Deep learning model for diagnosis of venous thrombosis from lower extremity peripheral ultrasound imaging
Po-Wei Chen,
Bor-Yann Tseng,
Zhu-Han Yang,
Chi-Hua Yu,
Keng-Tse Lin,
Jhen-Nong Chen,
Ping-Yen Liu
Affiliations
Po-Wei Chen
Institute of Clinical Medicine, College of Medicine, National Cheng Kung University, Tainan 704, Taiwan; Division of Cardiology, Department of Internal Medicine, National Cheng Kung University Hospital, College of Medicine, National Cheng Kung University, Tainan 704, Taiwan
Bor-Yann Tseng
Department of Engineering Science, National Cheng Kung University, No. 1, University Road, Tainan 701, Taiwan
Zhu-Han Yang
Department of Engineering Science, National Cheng Kung University, No. 1, University Road, Tainan 701, Taiwan
Chi-Hua Yu
Department of Engineering Science, National Cheng Kung University, No. 1, University Road, Tainan 701, Taiwan; Corresponding author
Keng-Tse Lin
Department of Engineering Science, National Cheng Kung University, No. 1, University Road, Tainan 701, Taiwan
Jhen-Nong Chen
Department of Engineering Science, National Cheng Kung University, No. 1, University Road, Tainan 701, Taiwan
Ping-Yen Liu
Institute of Clinical Medicine, College of Medicine, National Cheng Kung University, Tainan 704, Taiwan; Division of Cardiology, Department of Internal Medicine, National Cheng Kung University Hospital, College of Medicine, National Cheng Kung University, Tainan 704, Taiwan; Corresponding author
Summary: Deep vein thrombosis (DVT) causes significant healthcare burdens worldwide.
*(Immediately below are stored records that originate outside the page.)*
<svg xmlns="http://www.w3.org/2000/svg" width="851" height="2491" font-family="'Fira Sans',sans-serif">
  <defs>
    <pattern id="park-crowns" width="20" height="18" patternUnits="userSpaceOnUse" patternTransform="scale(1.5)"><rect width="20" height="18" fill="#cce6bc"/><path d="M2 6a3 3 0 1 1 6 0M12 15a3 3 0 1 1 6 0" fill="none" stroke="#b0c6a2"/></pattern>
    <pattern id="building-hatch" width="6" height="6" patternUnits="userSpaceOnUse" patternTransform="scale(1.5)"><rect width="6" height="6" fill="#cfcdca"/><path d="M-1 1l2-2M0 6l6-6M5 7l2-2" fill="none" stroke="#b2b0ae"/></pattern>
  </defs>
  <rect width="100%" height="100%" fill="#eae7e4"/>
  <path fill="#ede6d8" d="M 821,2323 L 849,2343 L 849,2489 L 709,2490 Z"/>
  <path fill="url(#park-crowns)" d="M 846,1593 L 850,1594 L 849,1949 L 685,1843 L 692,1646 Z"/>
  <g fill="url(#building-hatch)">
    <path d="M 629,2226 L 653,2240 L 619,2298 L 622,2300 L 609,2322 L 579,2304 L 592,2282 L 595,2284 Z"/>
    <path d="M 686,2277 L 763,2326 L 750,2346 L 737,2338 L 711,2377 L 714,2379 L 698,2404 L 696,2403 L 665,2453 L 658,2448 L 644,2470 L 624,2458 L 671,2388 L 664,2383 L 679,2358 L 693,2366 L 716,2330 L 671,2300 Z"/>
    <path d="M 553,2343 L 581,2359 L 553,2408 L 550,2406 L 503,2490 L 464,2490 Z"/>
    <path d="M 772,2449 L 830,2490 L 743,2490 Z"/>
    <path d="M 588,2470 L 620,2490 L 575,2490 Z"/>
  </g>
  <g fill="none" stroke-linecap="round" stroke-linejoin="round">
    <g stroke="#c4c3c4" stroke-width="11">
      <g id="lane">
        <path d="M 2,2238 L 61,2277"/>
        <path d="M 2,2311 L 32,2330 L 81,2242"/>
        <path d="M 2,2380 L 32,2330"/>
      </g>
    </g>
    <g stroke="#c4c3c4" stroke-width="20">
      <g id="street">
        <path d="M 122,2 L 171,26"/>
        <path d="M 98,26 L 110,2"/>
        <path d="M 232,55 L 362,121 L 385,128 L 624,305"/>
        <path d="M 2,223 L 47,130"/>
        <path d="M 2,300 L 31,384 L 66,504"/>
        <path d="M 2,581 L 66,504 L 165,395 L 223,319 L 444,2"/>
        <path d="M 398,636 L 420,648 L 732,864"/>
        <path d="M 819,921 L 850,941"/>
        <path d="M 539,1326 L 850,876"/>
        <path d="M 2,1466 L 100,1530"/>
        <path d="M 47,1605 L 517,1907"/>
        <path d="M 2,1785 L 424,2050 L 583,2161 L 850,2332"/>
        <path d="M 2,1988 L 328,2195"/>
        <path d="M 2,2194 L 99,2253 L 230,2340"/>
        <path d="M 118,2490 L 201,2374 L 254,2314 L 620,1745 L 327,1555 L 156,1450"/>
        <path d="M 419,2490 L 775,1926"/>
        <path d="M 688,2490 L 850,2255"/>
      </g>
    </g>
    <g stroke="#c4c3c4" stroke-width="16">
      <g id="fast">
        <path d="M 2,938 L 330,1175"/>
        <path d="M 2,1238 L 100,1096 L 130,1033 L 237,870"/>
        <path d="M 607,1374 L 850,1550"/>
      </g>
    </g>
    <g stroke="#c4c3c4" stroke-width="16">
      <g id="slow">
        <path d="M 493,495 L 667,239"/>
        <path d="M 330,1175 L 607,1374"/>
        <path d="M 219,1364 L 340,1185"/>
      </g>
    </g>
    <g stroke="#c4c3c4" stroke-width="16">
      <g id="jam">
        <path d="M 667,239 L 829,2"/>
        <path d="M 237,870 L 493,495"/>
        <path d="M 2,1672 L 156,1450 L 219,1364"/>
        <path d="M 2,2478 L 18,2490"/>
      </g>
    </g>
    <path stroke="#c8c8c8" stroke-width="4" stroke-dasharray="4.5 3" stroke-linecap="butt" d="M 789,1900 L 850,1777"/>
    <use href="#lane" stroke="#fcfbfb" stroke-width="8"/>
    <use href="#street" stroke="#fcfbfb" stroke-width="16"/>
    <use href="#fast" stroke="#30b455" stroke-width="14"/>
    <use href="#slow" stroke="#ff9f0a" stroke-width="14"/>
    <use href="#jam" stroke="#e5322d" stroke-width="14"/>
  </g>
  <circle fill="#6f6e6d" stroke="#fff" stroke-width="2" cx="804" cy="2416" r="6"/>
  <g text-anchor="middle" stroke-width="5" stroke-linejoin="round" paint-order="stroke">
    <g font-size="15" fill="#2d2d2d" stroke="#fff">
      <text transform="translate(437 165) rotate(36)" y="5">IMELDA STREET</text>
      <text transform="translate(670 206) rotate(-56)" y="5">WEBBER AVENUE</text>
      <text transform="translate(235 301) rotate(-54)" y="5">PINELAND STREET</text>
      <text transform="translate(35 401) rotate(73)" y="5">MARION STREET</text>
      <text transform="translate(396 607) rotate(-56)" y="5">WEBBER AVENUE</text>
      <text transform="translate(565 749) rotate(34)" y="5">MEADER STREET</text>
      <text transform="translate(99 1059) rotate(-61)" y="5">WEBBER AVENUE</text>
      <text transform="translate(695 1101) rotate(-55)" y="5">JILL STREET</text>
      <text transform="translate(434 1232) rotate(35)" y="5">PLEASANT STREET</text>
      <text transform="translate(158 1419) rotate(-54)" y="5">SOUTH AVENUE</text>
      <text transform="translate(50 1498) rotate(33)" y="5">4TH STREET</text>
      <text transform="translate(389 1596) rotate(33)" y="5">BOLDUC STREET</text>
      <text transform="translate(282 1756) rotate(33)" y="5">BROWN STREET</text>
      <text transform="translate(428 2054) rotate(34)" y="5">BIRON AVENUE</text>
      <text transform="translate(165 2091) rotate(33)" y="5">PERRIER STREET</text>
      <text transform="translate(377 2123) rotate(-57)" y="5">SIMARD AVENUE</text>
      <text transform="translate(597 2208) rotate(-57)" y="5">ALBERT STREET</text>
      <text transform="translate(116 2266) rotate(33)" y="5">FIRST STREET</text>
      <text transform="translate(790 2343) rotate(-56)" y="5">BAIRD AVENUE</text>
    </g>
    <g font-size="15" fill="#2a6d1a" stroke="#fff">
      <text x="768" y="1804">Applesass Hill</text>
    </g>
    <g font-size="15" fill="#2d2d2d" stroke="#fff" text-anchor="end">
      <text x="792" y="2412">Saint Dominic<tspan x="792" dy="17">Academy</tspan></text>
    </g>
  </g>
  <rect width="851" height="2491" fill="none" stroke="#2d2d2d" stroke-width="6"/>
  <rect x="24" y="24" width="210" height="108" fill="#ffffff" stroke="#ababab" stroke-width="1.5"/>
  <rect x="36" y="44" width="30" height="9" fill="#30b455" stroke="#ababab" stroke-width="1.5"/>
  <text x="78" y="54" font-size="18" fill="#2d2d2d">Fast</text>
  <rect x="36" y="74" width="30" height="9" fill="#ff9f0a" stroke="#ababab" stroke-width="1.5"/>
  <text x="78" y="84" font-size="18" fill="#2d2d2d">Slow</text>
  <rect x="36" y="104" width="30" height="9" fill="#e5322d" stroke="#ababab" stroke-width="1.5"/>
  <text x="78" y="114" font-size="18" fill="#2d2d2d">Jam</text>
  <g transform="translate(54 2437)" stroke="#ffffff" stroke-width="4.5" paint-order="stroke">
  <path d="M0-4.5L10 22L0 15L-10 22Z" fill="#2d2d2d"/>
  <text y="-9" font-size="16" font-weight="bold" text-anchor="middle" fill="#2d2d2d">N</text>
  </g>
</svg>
This study aims to establish a deep learning model for the diagnosis of DVT from the assessment of vein compressibility. Considering the complexity of ultrasound images, convolutional neural networks with UNet and residual neural network (ResNet) are established for image segmentation, from venous duplex ultrasonographic video images, obtained through standard and portable handheld ultrasound methods. To further evaluate the similarity between the predicted and ground truth images, the structural similarity index (SSIM) is employed. Our deep learning model achieves over 90% accuracy, providing an innovative tool for both images and videos. This study harnesses the power of machine learning to develop an automatic labeling tool that can diagnose DVT by analyzing ultrasonography images. To make the tool more accessible to front-line clinicians, a user-friendly application is created to quickly assess possible clinical severity and enable prompt medical intervention, reducing disease progression.